Der Medianlohn in der Langzeitpflege lag bereits 2010 im Kanton Bern übrigens deutlich über den Werten, die Herr Friedli für die WIA angibt. Auch die Lohnerhöhung für 2013 ist mit Vorsicht zu geniessen. Viele Angestellte beschweren sich darüber, dass sie über den gesamten Zeitraum von 2007 bis heute kaum Lohnerhöhungen erhalten haben. Von individuellen Lohnerhöhungen profitieren zudem nicht alle.

Das sagt Stephan Friedli zu den Zulagen: „Nebst der gesetzlichen Kinderzulage entrichtet die WIA freiwillig eine Betreuungszulage von 220 Franken pro Monat und übernimmt durchschnittlich 56 Prozent der Pensionskassenbeiträge. Per Ende 2012 hat die WIA als Anerkennung für die guten Leistungen jedem Mitarbeiter 450 Franken (bei 100-Prozent-Pensum) in Form von IGT-Gutscheinen entrichtet, zudem können alle Mitarbeitenden im Umfang von 1000 Franken Reka-Checks mit einem Rabatt von 10 Prozent beziehen.“

Wahr ist: Über die Zulagen kam es von Seiten der Angestellten zu keinen Beanstandungen. Trotzdem, vieles was Stephan Friedli hier aufzählt, ist nur knapp über dem gesetzlichen Minimum und die selbst aufgesetzten Lorbeeren daher fehl am Platz.

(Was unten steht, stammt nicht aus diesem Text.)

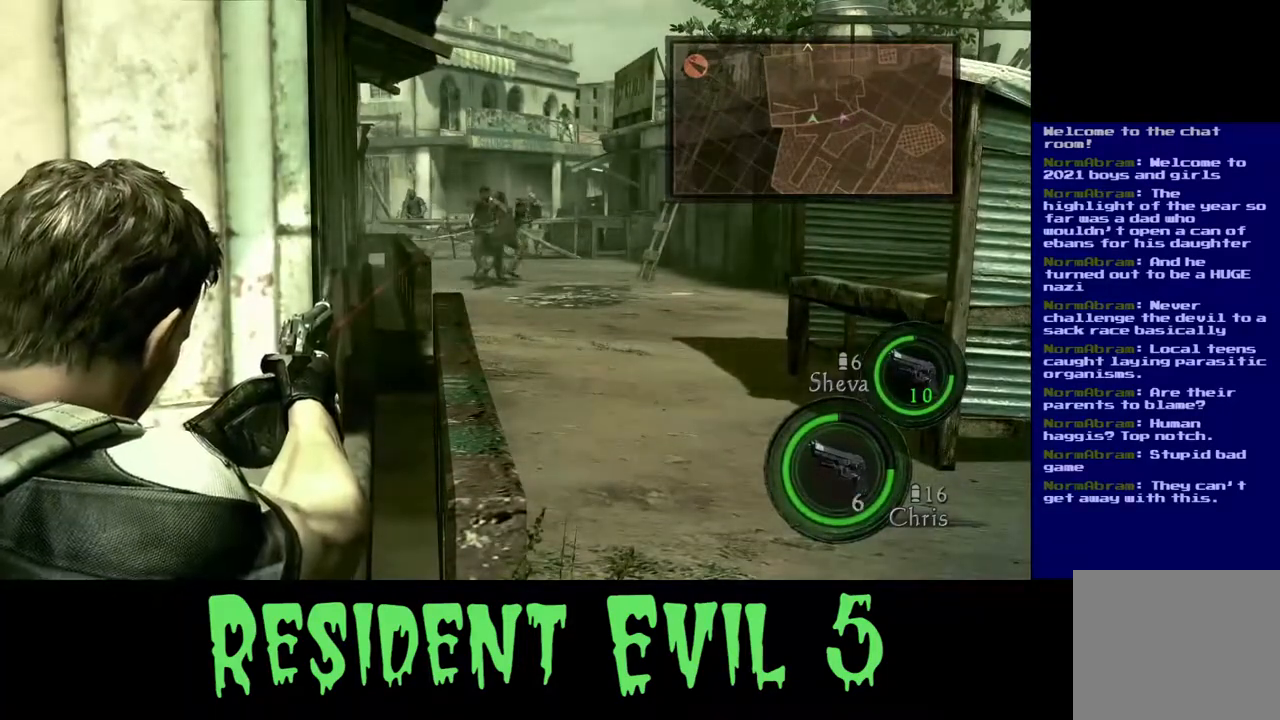
{"buttons": [], "left_stick": "center", "right_stick": "right", "events": [[417, "right_stick", "right"]]}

Das sagt Stephan Friedli zu Überstunden: „Per Ende 2012 betrug der durchschnittliche Überstundensaldo pro Mitarbeiter 32 Stunden. Die Überstunden sind auf die Turbulenzen der WIA in der Vergangenheit sowie krankheits- und unfallbedingte Absenzen zurückzuführen.“

Wahr ist: Aufgeteilt auf alle Mitarbeitenden tönen 32 Stunden nicht nach viel. Auch hier ist aber der Vergleich vom Durchschnitt nicht angebracht. Der angesprochene Wert ist per Ende Jahr und sagt nichts aus über die Schwankungen während dem Jahr. In den Pflege-Berufen haben sich aber teilweise sehr viel mehr Überstunden angehäuft. Es gibt Fälle von Teilzeitbeschäftigten, die auf mehr als 100 Überstunden kommen.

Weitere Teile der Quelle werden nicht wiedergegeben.